Imagine that it’s Friday afternoon, and your employees are anxious to wrap up business for the week. That’s when the accident happens: your employee damages an adjacent business owner’s vehicles during “routine” maintenance at your facility. His supervisor is nowhere near the incident, but six other workers witness the event.
You know a lawsuit is coming. So, you dutifully call your attorney, who investigates the situation and talks to witnesses. You are relieved that the conversations your lawyer has with the witnesses remain confidential and undiscoverable by the other side, under the long-standing “attorney work product” doctrine.

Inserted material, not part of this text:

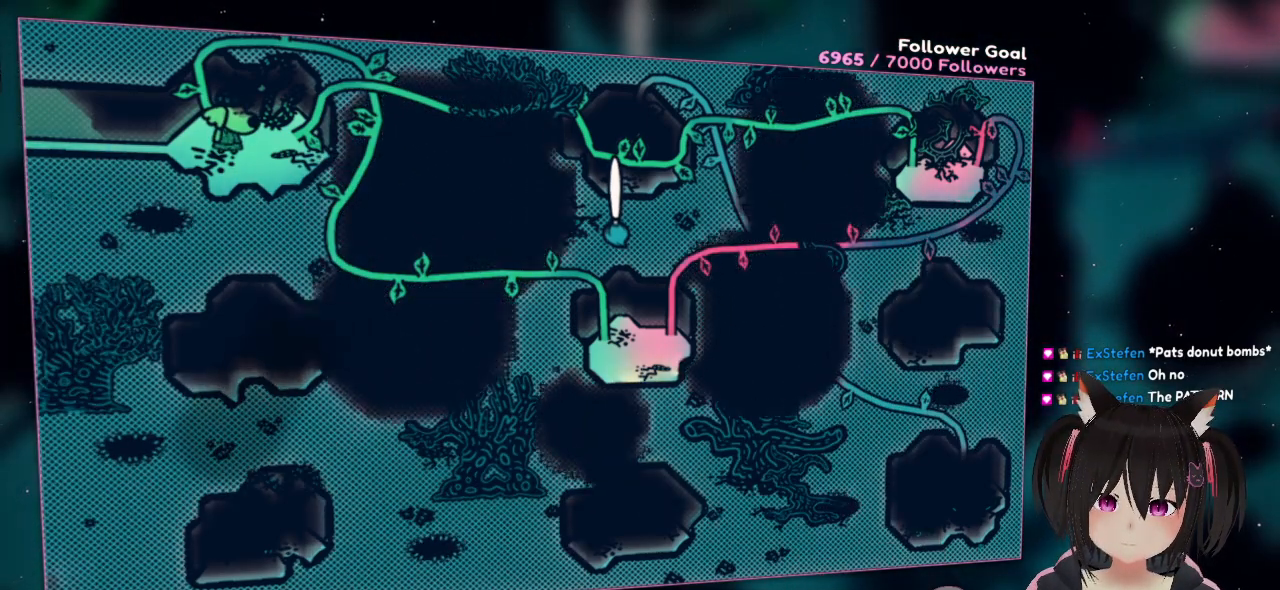
{"buttons": ["R2"], "left_stick": "center", "right_stick": "center", "events": []}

Unfortunately, the California Court of Appeal has now called into question the confidentiality of witness testimony taken by an attorney. In Coito v. Superior Court of Stanislaus County (March 4, 2010), the court held that written or recorded witness statements, including those taken by counsel, do not constitute attorney work-product, reasoning that witness testimony constitutes evidence that should be available to all parties. The court further held that even the names of witnesses interviewed by counsel are discoverable.
It is unknown whether this case will be appealed to the California Supreme Court. For now, whether you are facing an on-site accident, a wrongful termination claim, or allegations of discrimination, the warning for businesses and their attorneys is clear: be careful what you say (or ask) your witnesses – your opponent could end up with a near word-for-word transcript!